> Task directions
In the records that follow, find the line containing "focal_35mm: 14" and the line containing "focal_mm: 54", then transcribe both and every line between them exactly, omitting pictures.

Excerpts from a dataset
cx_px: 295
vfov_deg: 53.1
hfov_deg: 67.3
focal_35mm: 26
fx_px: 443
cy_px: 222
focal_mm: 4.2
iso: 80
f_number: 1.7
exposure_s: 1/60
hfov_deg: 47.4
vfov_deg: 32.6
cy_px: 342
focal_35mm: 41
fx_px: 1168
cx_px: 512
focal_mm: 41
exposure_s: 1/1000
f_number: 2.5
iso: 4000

--

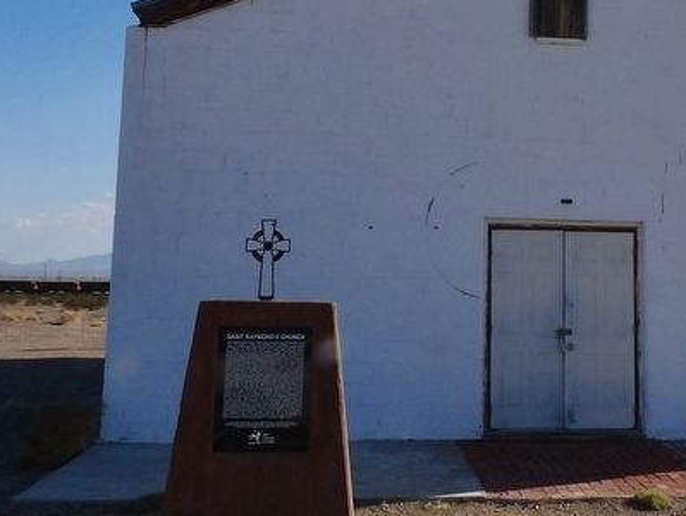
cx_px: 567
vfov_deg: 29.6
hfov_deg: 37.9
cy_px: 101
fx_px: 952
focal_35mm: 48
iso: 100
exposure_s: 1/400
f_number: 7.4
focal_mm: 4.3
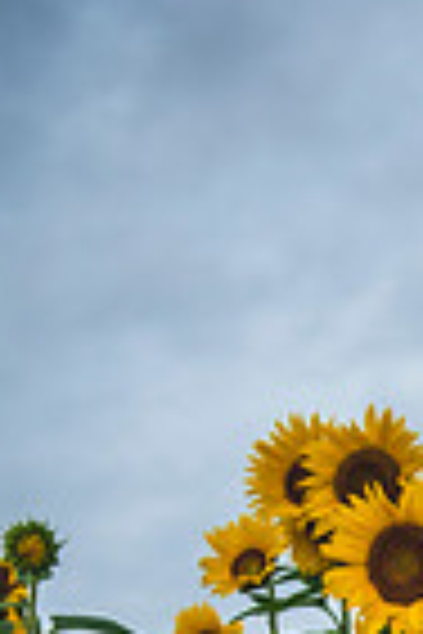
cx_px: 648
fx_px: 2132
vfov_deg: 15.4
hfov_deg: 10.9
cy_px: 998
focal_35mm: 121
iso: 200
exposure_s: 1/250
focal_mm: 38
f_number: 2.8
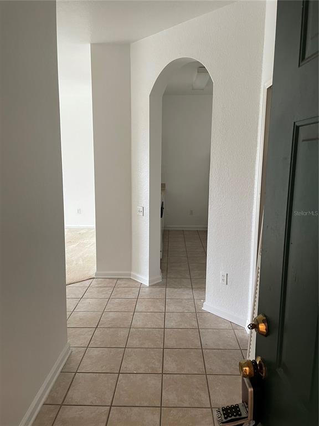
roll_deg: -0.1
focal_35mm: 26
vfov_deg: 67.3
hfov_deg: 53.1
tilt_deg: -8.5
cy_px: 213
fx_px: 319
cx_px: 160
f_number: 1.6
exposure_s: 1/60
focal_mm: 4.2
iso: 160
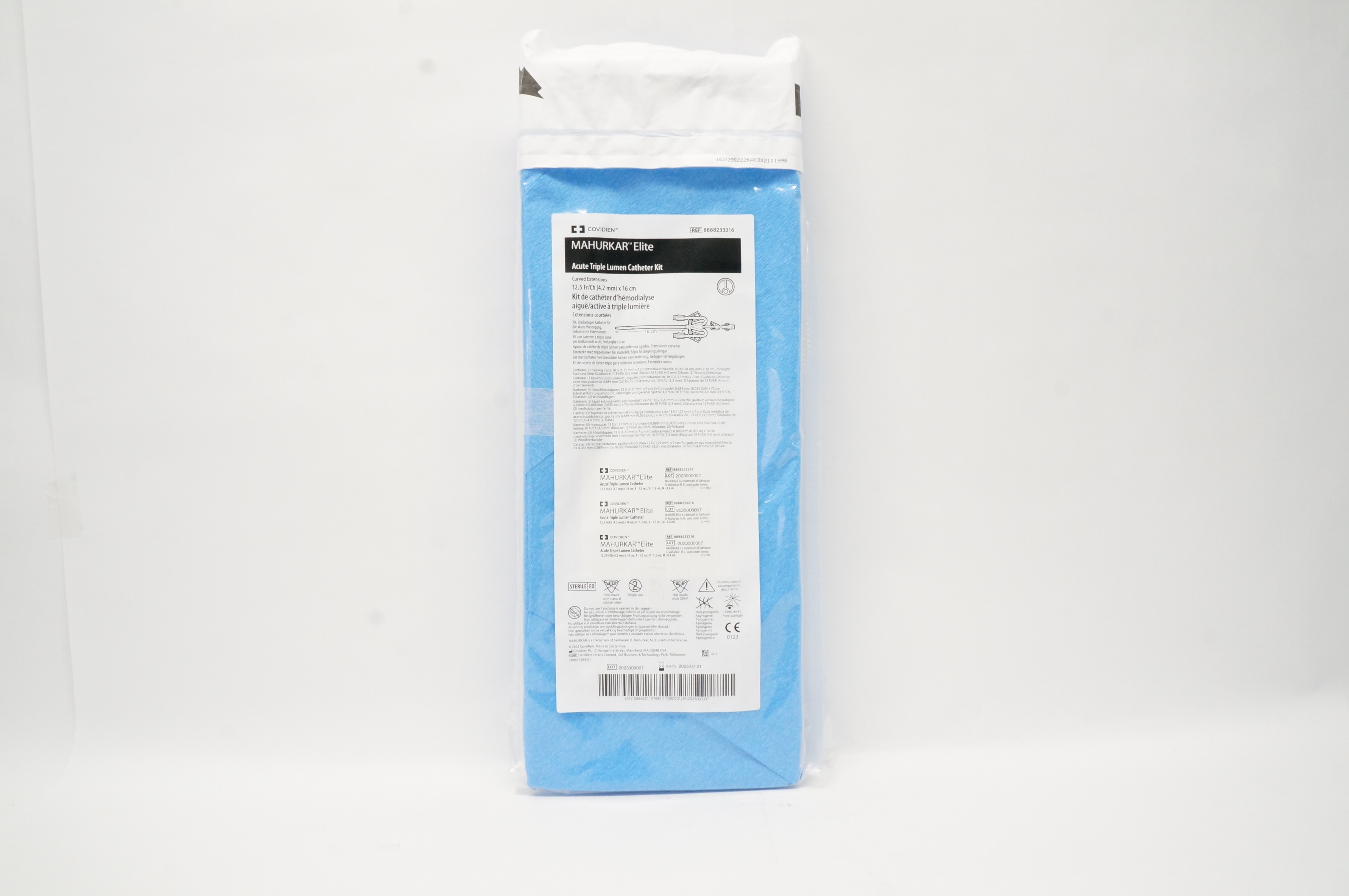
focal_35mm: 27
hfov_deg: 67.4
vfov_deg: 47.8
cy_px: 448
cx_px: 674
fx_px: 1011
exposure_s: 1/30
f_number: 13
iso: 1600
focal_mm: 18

--

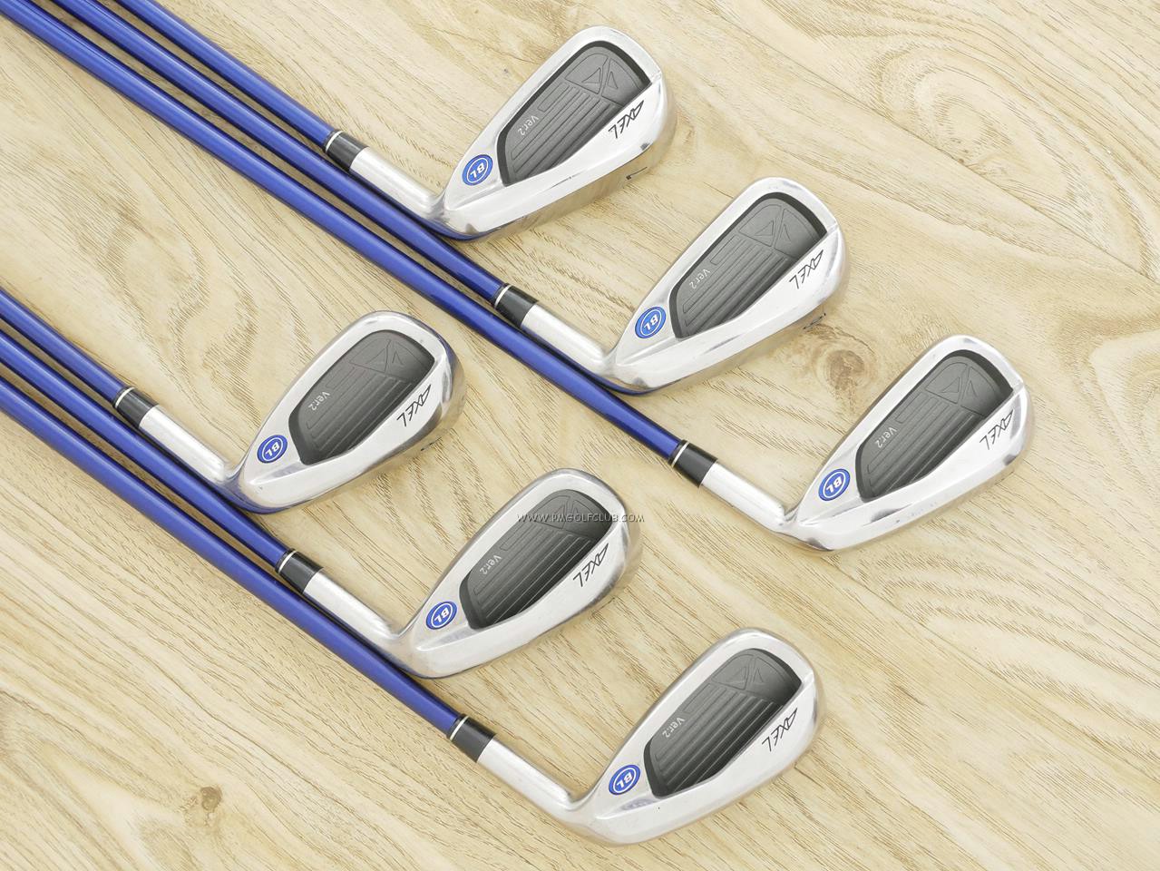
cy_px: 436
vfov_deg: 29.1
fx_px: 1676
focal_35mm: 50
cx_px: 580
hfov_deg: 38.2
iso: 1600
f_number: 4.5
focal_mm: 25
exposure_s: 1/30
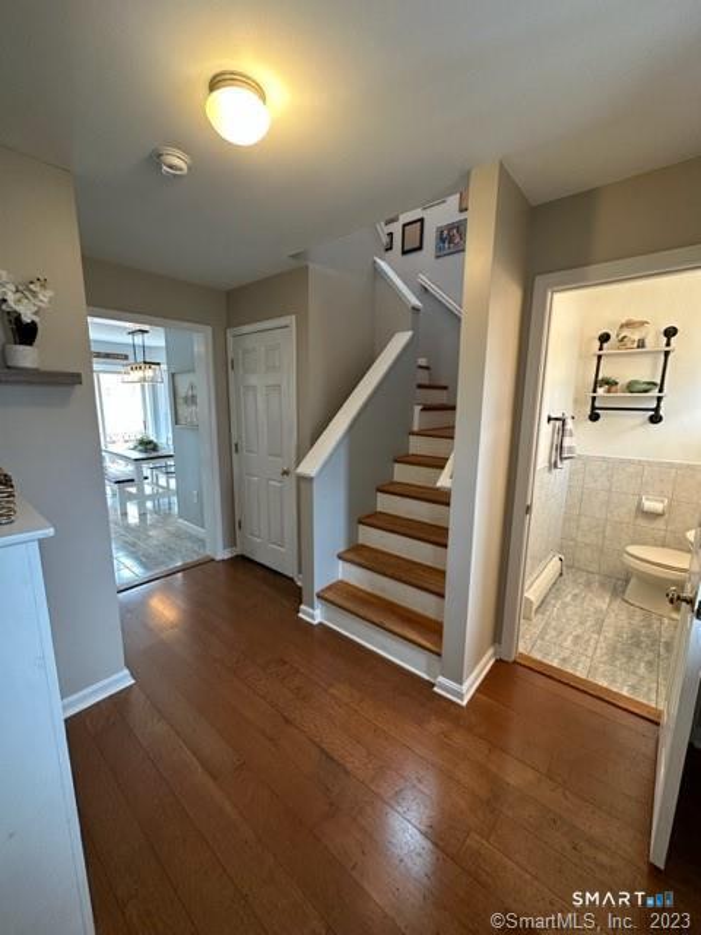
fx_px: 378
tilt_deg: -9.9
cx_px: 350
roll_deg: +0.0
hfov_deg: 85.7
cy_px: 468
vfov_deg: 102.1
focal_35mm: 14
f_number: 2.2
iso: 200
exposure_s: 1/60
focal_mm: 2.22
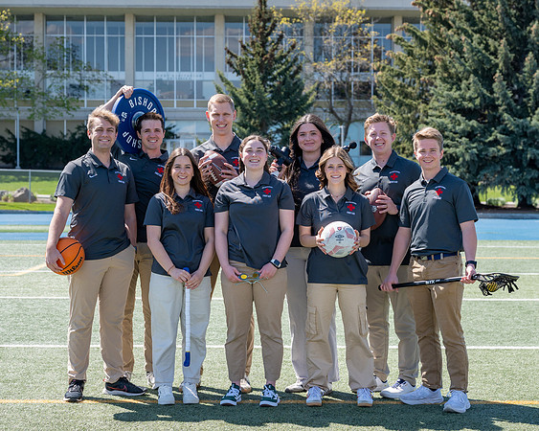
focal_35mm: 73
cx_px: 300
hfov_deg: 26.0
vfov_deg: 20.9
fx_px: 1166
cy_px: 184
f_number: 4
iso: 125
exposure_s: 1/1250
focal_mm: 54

> Task output
focal_35mm: 14
f_number: 2.2
iso: 200
exposure_s: 1/60
focal_mm: 2.22
focal_35mm: 73
cx_px: 300
hfov_deg: 26.0
vfov_deg: 20.9
fx_px: 1166
cy_px: 184
f_number: 4
iso: 125
exposure_s: 1/1250
focal_mm: 54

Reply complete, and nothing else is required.